Je me rends compte que je suis dépendant. Je pourrais très bien demander à un médecin généraliste qu’il me prescrive mon traitement.

Pour dire la vérité je suis à peu près stabilisé et je n’ai pas envie qu’un autre gourou de la science me change mon traitement et me fasse replonger.

Je n’ai pas très confiance en la psychiatrie qui au final n’a pas de solution « miracle » pour moi  mais juste des béquilles.

Dans le doute, je m’accroche à mon spécialiste de peur que l’herbe de ne soit moins verte ailleurs.

 

Le fantasme du tueur schizophrène.

« Un schizophrène a poussé sa victime sous les rails d’un train. »

« Breivik, tueur schizophrène paranoïde »

«Le tueur schizophrène toujours en fuite dans la ville »

Ces simples phrases attisent notre curiosité et nous remplissent d’effroi. Paradoxalement cela fait plus de 15 ans que je côtoie des schizophrènes en milieu psychiatrique ou dans la vie de tous les jours et je n’ai jamais vu aucun acte de violence.

Nous aimons nous faire peur. Nous aimons fantasmer sur des histoires horribles qui ne concernent qu’une minorité de schizophrènes.

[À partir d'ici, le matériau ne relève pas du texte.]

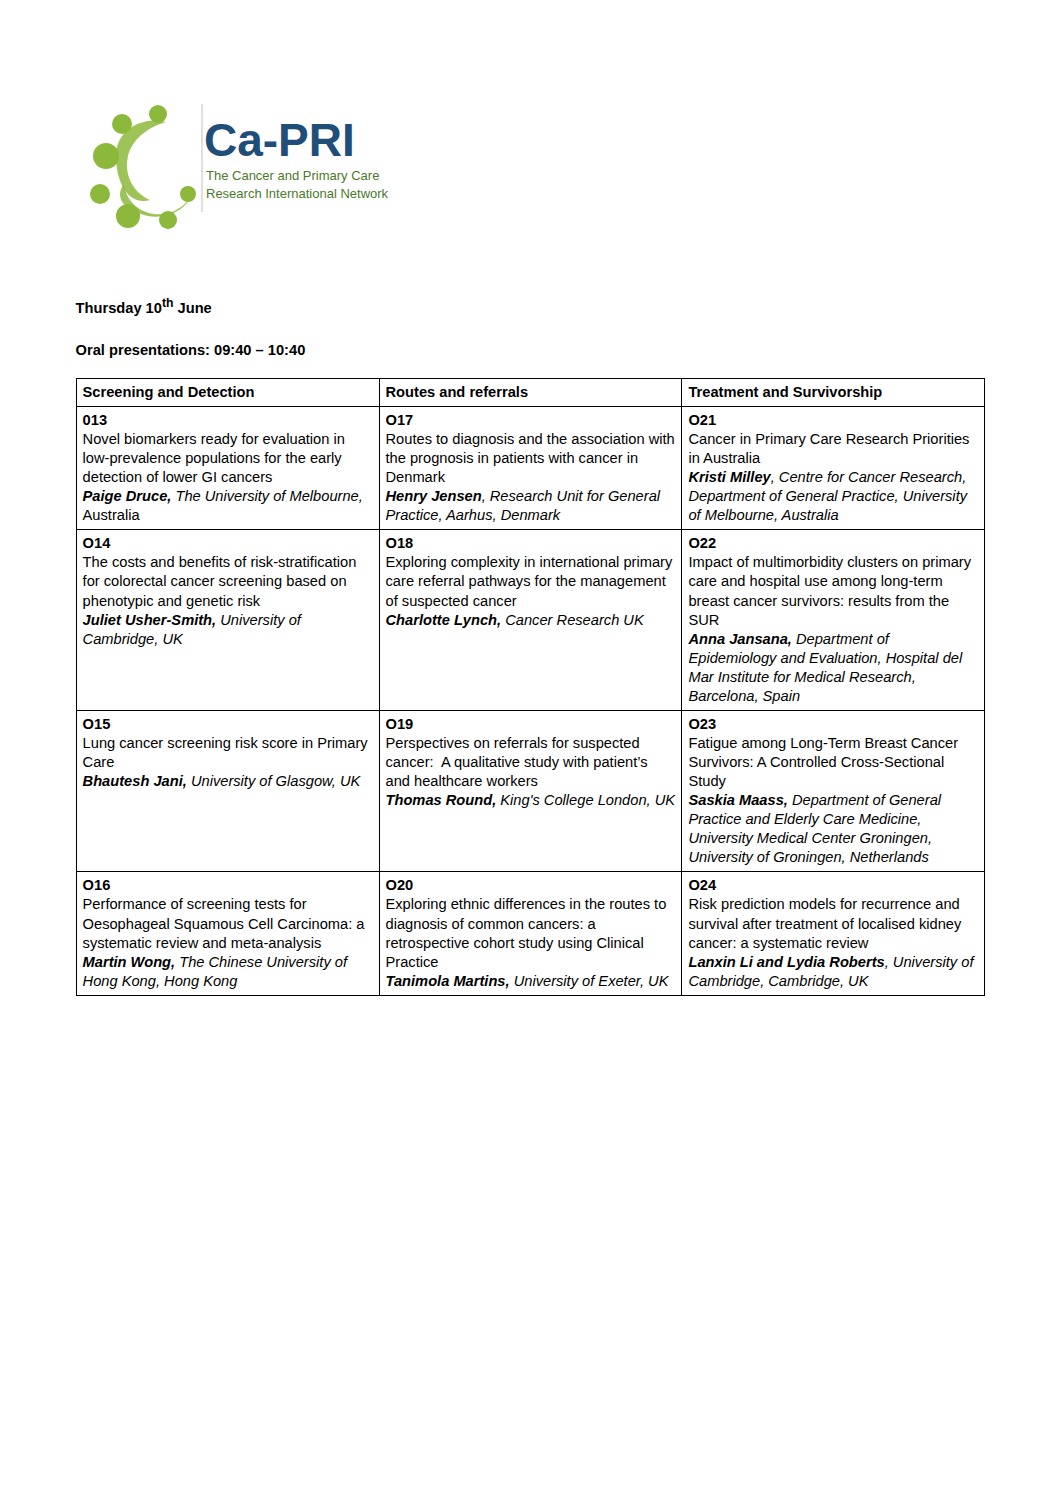Ca-PRI The Cancer and Primary Care Research International Network
Thursday 10th June
Oral presentations: 09:40 – 10:40
| Screening and Detection | Routes and referrals | Treatment and Survivorship |
| --- | --- | --- |
| 013 Novel biomarkers ready for evaluation in low-prevalence populations for the early detection of lower GI cancers Paige Druce, The University of Melbourne, Australia | O17 Routes to diagnosis and the association with the prognosis in patients with cancer in Denmark Henry Jensen , Research Unit for General Practice, Aarhus, Denmark | O21 Cancer in Primary Care Research Priorities in Australia Kristi Milley , Centre for Cancer Research, Department of General Practice, University of Melbourne, Australia |
| O14 The costs and benefits of risk-stratification for colorectal cancer screening based on phenotypic and genetic risk Juliet Usher-Smith, University of Cambridge, UK | O18 Exploring complexity in international primary care referral pathways for the management of suspected cancer Charlotte Lynch, Cancer Research UK | O22 Impact of multimorbidity clusters on primary care and hospital use among long-term breast cancer survivors: results from the SUR Anna Jansana, Department of Epidemiology and Evaluation, Hospital del Mar Institute for Medical Research, Barcelona, Spain |
| O15 Lung cancer screening risk score in Primary Care Bhautesh Jani, University of Glasgow, UK | O19 Perspectives on referrals for suspected cancer: A qualitative study with patient’s and healthcare workers Thomas Round, King's College London, UK | O23 Fatigue among Long-Term Breast Cancer Survivors: A Controlled Cross-Sectional Study Saskia Maass, Department of General Practice and Elderly Care Medicine, University Medical Center Groningen, University of Groningen, Netherlands |
| O16 Performance of screening tests for Oesophageal Squamous Cell Carcinoma: a systematic review and meta-analysis Martin Wong, The Chinese University of Hong Kong, Hong Kong | O20 Exploring ethnic differences in the routes to diagnosis of common cancers: a retrospective cohort study using Clinical Practice Tanimola Martins, University of Exeter, UK | O24 Risk prediction models for recurrence and survival after treatment of localised kidney cancer: a systematic review Lanxin Li and Lydia Roberts , University of Cambridge, Cambridge, UK |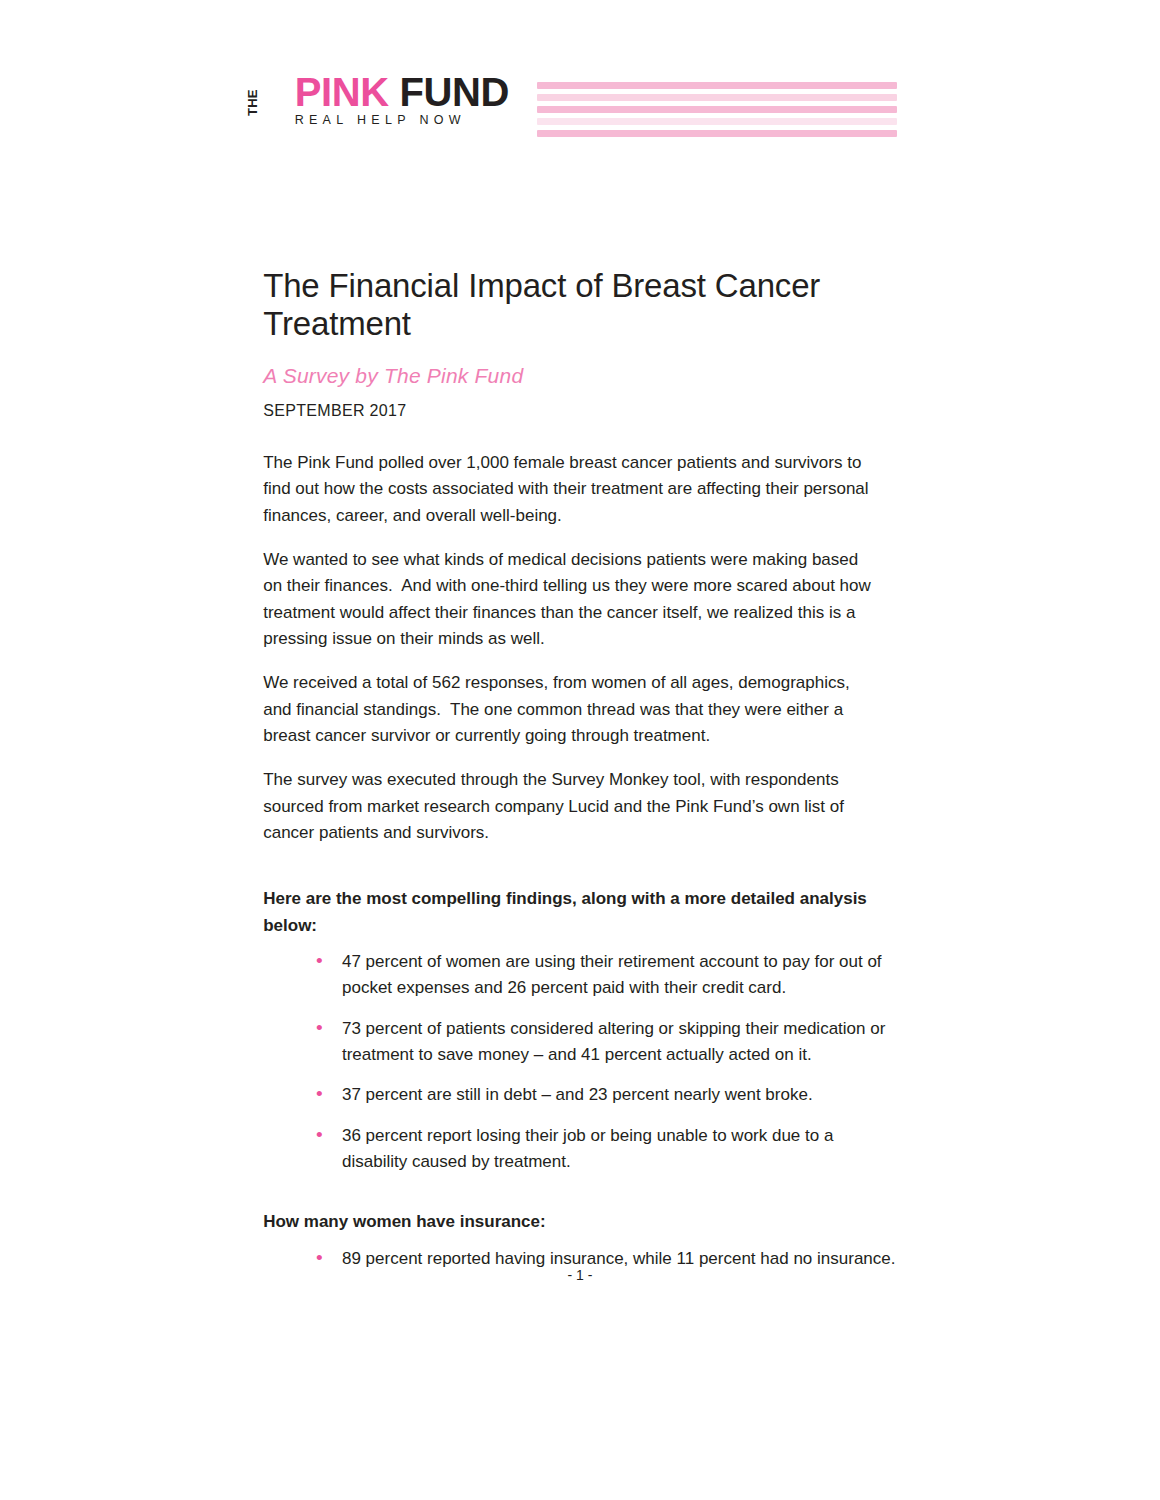THE PINK FUND
REAL HELP NOW
The Financial Impact of Breast Cancer Treatment
A Survey by The Pink Fund
SEPTEMBER 2017
The Pink Fund polled over 1,000 female breast cancer patients and survivors to find out how the costs associated with their treatment are affecting their personal finances, career, and overall well-being.
We wanted to see what kinds of medical decisions patients were making based on their finances. And with one-third telling us they were more scared about how treatment would affect their finances than the cancer itself, we realized this is a pressing issue on their minds as well.
We received a total of 562 responses, from women of all ages, demographics, and financial standings. The one common thread was that they were either a breast cancer survivor or currently going through treatment.
The survey was executed through the Survey Monkey tool, with respondents sourced from market research company Lucid and the Pink Fund’s own list of cancer patients and survivors.
Here are the most compelling findings, along with a more detailed analysis below:
47 percent of women are using their retirement account to pay for out of pocket expenses and 26 percent paid with their credit card.
73 percent of patients considered altering or skipping their medication or treatment to save money – and 41 percent actually acted on it.
37 percent are still in debt – and 23 percent nearly went broke.
36 percent report losing their job or being unable to work due to a disability caused by treatment.
How many women have insurance:
89 percent reported having insurance, while 11 percent had no insurance.
- 1 -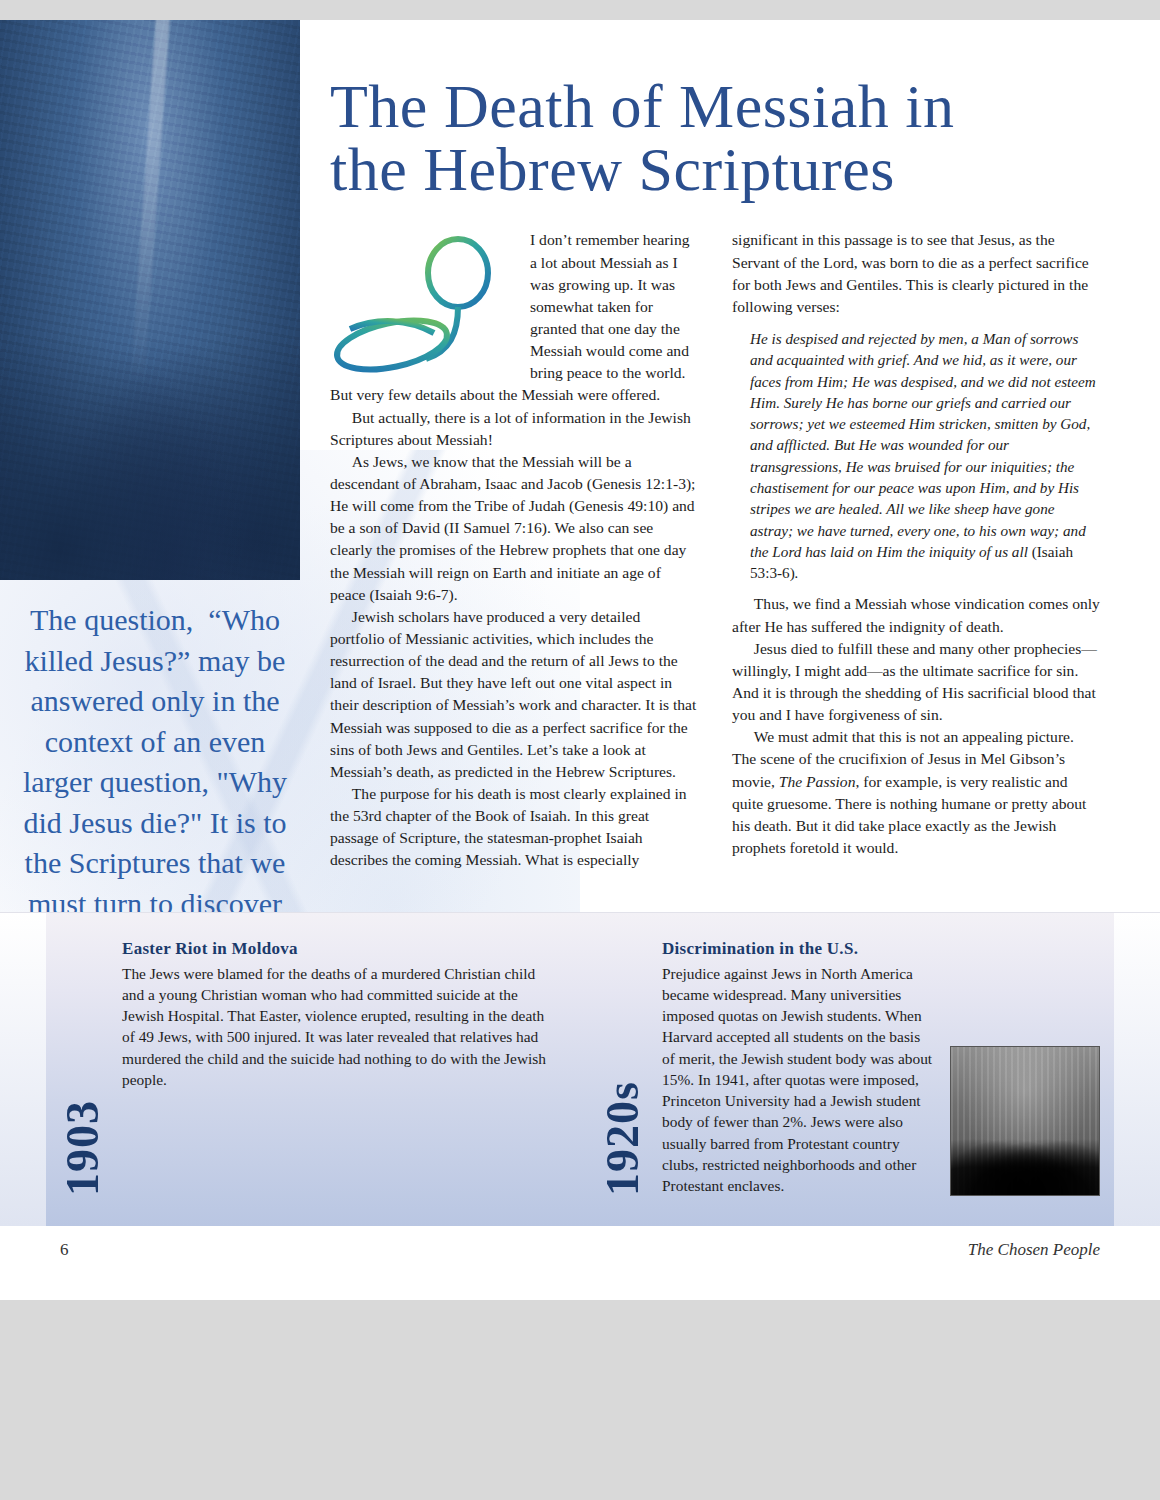The Death of Messiah in
the Hebrew Scriptures
The question, “Who killed Jesus?” may be answered only in the context of an even larger question, "Why did Jesus die?" It is to the Scriptures that we must turn to discover the truth.
I don’t remember hearing a lot about Messiah as I was growing up. It was somewhat taken for granted that one day the Messiah would come and bring peace to the world. But very few details about the Messiah were offered.
But actually, there is a lot of information in the Jewish Scriptures about Messiah!
As Jews, we know that the Messiah will be a descendant of Abraham, Isaac and Jacob (Genesis 12:1-3); He will come from the Tribe of Judah (Genesis 49:10) and be a son of David (II Samuel 7:16). We also can see clearly the promises of the Hebrew prophets that one day the Messiah will reign on Earth and initiate an age of peace (Isaiah 9:6-7).
Jewish scholars have produced a very detailed portfolio of Messianic activities, which includes the resurrection of the dead and the return of all Jews to the land of Israel. But they have left out one vital aspect in their description of Messiah’s work and character. It is that Messiah was supposed to die as a perfect sacrifice for the sins of both Jews and Gentiles. Let’s take a look at Messiah’s death, as predicted in the Hebrew Scriptures.
The purpose for his death is most clearly explained in the 53rd chapter of the Book of Isaiah. In this great passage of Scripture, the statesman-prophet Isaiah describes the coming Messiah. What is especially significant in this passage is to see that Jesus, as the Servant of the Lord, was born to die as a perfect sacrifice for both Jews and Gentiles. This is clearly pictured in the following verses:
He is despised and rejected by men, a Man of sorrows and acquainted with grief. And we hid, as it were, our faces from Him; He was despised, and we did not esteem Him. Surely He has borne our griefs and carried our sorrows; yet we esteemed Him stricken, smitten by God, and afflicted. But He was wounded for our transgressions, He was bruised for our iniquities; the chastisement for our peace was upon Him, and by His stripes we are healed. All we like sheep have gone astray; we have turned, every one, to his own way; and the Lord has laid on Him the iniquity of us all (Isaiah 53:3-6).
Thus, we find a Messiah whose vindication comes only after He has suffered the indignity of death.
Jesus died to fulfill these and many other prophecies—willingly, I might add—as the ultimate sacrifice for sin. And it is through the shedding of His sacrificial blood that you and I have forgiveness of sin.
We must admit that this is not an appealing picture. The scene of the crucifixion of Jesus in Mel Gibson’s movie, The Passion, for example, is very realistic and quite gruesome. There is nothing humane or pretty about his death. But it did take place exactly as the Jewish prophets foretold it would.
1903
Easter Riot in Moldova
The Jews were blamed for the deaths of a murdered Christian child and a young Christian woman who had committed suicide at the Jewish Hospital. That Easter, violence erupted, resulting in the death of 49 Jews, with 500 injured. It was later revealed that relatives had murdered the child and the suicide had nothing to do with the Jewish people.
1920s
Discrimination in the U.S.
Prejudice against Jews in North America became widespread. Many universities imposed quotas on Jewish students. When Harvard accepted all students on the basis of merit, the Jewish student body was about 15%. In 1941, after quotas were imposed, Princeton University had a Jewish student body of fewer than 2%. Jews were also usually barred from Protestant country clubs, restricted neighborhoods and other Protestant enclaves.
6 The Chosen People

La folie fascine et fait vendre lorsqu’elle est associée à des faits divers tragiques parce qu’elle sort du champ de l’explication et du rationnel.

Nous ne savons la cerner.

Malgré cela, en janvier 2013 le Haut-Commissariat de l’ONU aux droits de l’Homme a publié un bilan humain du nombre de victimes dans le conflit civil syrien : le chiffre des 60.000 morts a été atteint.

Ne trouvez-vous pas qu’il y a comme un décalage ? Quelque chose d’indécent ?

J’ai discuté avec un collègue « schizophrène »

Je ne le connaissais pas depuis longtemps et au détour d’une conversation il s’est confié à moi. Il m’a raconté son histoire d’un ton calme et posé avec  beaucoup d’assurance.

Tout a commencé lorsqu’il est parti à Paris m’a-t-il dit. Il est tombé en panne de voiture sur le périphérique. Il a marché en ce téléportant  avant de rencontrer une patrouille de police qui l’a emmené à l’hôpital pour être finalement interné.

Il a des supers pouvoirs comme la téléportation mais il sait aussi changer le bruit que fait sa voiture en son d’une Ferrari…

Il m’a aussi dit qu’il y avait plusieurs grades : saint, fils de Dieu et que lui-même l’était et qu’il aimerait parler à d’autres fils de Dieu comme lui.

J’avoue que j’ai été un peu désarçonné par tout cela. Ne pas rire, ne pas le contre dire mais ne pas l’encourager non plus.